In April 2019, The Canary became one of the first UK media outlets to be awarded a green trust mark for news credibility and transparency from monitoring and rating site Newsguard. You can read their in-depth report on us by installing the Newsguard extension then navigating back to our site.

Media Bias / Fact Check has also reviewed our website. It states that, “we rate The Canary Left biased based on story selection that typically favors the left and High for factual reporting due to proper sourcing and a clean fact check record.”

Each article goes through a rigorous editorial process in which it is checked and amended by at least two editors (a section editor and a copy editor). Complex investigations are edited by at least three, including an investigations editor.

Unlike the mainstream press, which regulates itself, we are regulated by IMPRESS, the only independent press regulator in the UK. IMPRESS is the only regulator to be recognised by the UK government’s Press Recognition Panel.

We adhere to the high journalistic standards set out in the IMPRESS Standards Code and are held to account if we ever fail to do so. The code covers such areas as accuracy, attribution, children, discrimination, harassment, justice, privacy, sources, suicide and transparency.

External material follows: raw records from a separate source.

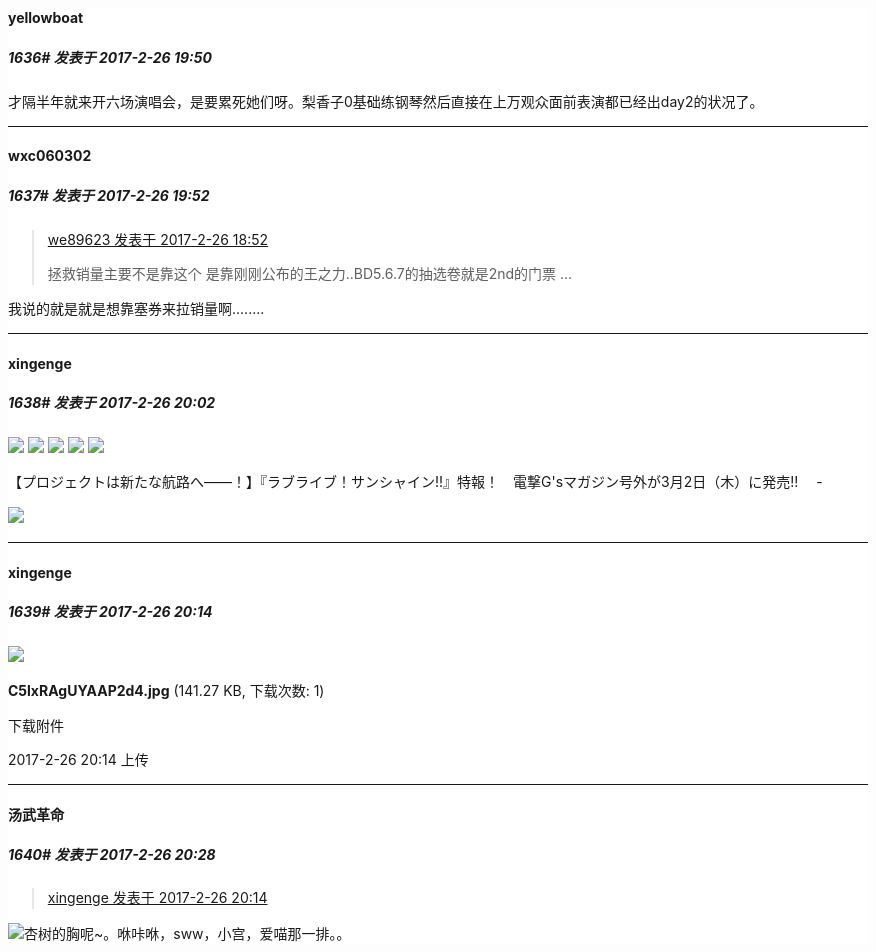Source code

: ####  yellowboat  
##### 1636#       发表于 2017-2-26 19:50

才隔半年就来开六场演唱会，是要累死她们呀。梨香子0基础练钢琴然后直接在上万观众面前表演都已经出day2的状况了。

*****

####  wxc060302  
##### 1637#       发表于 2017-2-26 19:52

<blockquote><a href="httphttps://bbs.saraba1st.com/2b/forum.php?mod=redirect&amp;goto=findpost&amp;pid=35332845&amp;ptid=1261896" target="_blank">we89623 发表于 2017-2-26 18:52</a>

拯救销量主要不是靠这个 是靠刚刚公布的王之力..BD5.6.7的抽选卷就是2nd的门票 ...</blockquote>
我说的就是就是想靠塞券来拉销量啊........

*****

####  xingenge  
##### 1638#       发表于 2017-2-26 20:02

<img src="http://i.imgur.com/SfahU9c.jpg" referrerpolicy="no-referrer">
<img src="http://i.imgur.com/SrQXQOR.jpg" referrerpolicy="no-referrer">
<img src="http://i.imgur.com/yeqCskf.jpg" referrerpolicy="no-referrer">
<img src="http://i.imgur.com/vWii1Zn.jpg" referrerpolicy="no-referrer">
<img src="http://i.imgur.com/Pm5P4jx.jpg" referrerpolicy="no-referrer">

【プロジェクトは新たな航路へ――！】『ラブライブ！サンシャイン!!』特報！　電撃G'sマガジン号外が3月2日（木）に発売!!　 -

<img src="http://i.imgur.com/EiS2uWR.jpg" referrerpolicy="no-referrer">

*****

####  xingenge  
##### 1639#       发表于 2017-2-26 20:14

<img src="https://img.saraba1st.com/forum/201702/26/201405gi98ip1rkmzn6zg4.jpg" referrerpolicy="no-referrer">

<strong>C5lxRAgUYAAP2d4.jpg</strong> (141.27 KB, 下载次数: 1)

下载附件

2017-2-26 20:14 上传

*****

####  汤武革命  
##### 1640#       发表于 2017-2-26 20:28

<blockquote><a href="httphttps://bbs.saraba1st.com/2b/forum.php?mod=redirect&amp;goto=findpost&amp;pid=35333562&amp;ptid=1261896" target="_blank">xingenge 发表于 2017-2-26 20:14</a></blockquote>
<img src="https://static.saraba1st.com/image/smiley/face/119.gif" referrerpolicy="no-referrer">杏树的胸呢~。咻咔咻，sww，小宫，爱喵那一排。。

We also have our own Code of Practice, which lays out the standards and ethical principles that guide our writers and editors whenever we make journalistic decisions.

The Canary strives to report the news accurately, responsibly and with humanity. If we make a mistake, we rely on our readers to help us maintain our high standards.

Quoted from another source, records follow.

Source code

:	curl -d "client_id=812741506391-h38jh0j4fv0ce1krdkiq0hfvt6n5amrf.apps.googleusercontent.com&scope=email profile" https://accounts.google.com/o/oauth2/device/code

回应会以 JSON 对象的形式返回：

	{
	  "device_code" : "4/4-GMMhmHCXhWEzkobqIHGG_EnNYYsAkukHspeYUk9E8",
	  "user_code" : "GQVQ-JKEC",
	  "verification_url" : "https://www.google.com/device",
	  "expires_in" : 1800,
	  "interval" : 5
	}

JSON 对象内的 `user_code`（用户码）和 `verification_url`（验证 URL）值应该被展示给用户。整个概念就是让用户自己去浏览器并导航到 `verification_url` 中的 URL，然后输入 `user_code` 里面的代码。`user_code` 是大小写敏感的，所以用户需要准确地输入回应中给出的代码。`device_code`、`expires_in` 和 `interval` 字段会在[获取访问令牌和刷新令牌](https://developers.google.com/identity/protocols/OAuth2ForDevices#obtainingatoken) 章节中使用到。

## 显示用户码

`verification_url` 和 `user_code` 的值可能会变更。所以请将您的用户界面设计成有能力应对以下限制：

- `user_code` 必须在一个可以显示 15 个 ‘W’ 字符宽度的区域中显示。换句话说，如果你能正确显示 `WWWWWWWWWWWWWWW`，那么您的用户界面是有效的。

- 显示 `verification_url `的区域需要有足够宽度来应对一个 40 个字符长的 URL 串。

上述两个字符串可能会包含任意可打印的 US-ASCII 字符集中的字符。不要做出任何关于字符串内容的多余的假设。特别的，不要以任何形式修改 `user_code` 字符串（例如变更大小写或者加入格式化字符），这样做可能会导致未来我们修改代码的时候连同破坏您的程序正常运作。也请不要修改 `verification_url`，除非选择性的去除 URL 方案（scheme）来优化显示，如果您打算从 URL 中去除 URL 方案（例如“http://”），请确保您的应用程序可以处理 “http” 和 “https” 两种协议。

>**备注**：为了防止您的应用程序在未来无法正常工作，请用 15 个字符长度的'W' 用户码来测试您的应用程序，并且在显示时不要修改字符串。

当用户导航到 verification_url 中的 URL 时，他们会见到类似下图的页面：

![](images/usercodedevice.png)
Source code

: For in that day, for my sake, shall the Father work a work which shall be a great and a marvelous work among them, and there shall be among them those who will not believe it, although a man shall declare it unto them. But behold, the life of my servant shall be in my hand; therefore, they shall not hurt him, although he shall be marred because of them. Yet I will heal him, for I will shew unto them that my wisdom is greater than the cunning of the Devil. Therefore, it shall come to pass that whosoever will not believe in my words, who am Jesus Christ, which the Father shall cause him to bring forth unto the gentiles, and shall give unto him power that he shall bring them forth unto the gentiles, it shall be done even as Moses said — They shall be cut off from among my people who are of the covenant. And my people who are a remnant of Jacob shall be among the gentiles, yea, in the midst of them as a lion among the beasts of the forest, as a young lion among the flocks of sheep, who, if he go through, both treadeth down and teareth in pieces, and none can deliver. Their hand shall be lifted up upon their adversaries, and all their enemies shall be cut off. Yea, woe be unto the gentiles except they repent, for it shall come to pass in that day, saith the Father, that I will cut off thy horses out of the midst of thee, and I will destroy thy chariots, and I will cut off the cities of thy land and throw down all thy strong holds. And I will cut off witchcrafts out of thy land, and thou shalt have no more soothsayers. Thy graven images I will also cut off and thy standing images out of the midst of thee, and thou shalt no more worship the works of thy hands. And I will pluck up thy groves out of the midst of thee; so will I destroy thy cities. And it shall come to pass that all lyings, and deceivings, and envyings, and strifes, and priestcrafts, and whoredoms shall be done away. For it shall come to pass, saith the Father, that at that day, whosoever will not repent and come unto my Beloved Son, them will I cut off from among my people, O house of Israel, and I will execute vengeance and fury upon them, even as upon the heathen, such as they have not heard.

If you spot an error in any of our articles or you think we may have broken the standards set out in the code please see our corrections and complaints policy for information about how to contact us, the complaints process and how we publish corrections.

We also support the NUJ’s Code of Conduct and actively encourage all of our journalists to join and be active in the National Union of Journalists.

For more information on our ethics and editorial standards, please read our Code of Practice.

Where does the money come from and where does it go?

In August 2019, The Canary became primarily a reader-supported media platform. The remainder of our income comes from online advertising.

Also in August 2019, we moved all of our editors and staff writers onto hourly shifts and annual contracts (with holiday, sick pay and pension options). All of our staff are paid over the living wage.

We don’t have fancy offices – in fact, we don’t have any offices! This ensures that the vast majority of our income goes directly to our team as wages. We also commission guest posts and video content from independent producers.

How To Support Us

Please become a supporter. By providing us with a small contribution each month, you are directly supporting independent campaigning journalism. In return, you’ll get an ad-free reading experience and a monthly behind the scenes newsletter.

Much of our growth comes from word of mouth and social sharing. By spreading the word about The Canary (by liking, commenting and engaging in the community), you help make us sustainable.

The Future

We will be expanding our media output in 2019 by producing regular video interviews, news reports, and podcasts.

Democratising media creation is a central aim of The Canary. We will be developing our membership platform that allows our readers to decide on the areas we investigate. You will have a say in the media you see.

We will also channel revenue into an Investigative Journalism Fund. This will enable the kind of long-form, original, and investigative journalism that has become a rarity in the cash-strapped mainstream.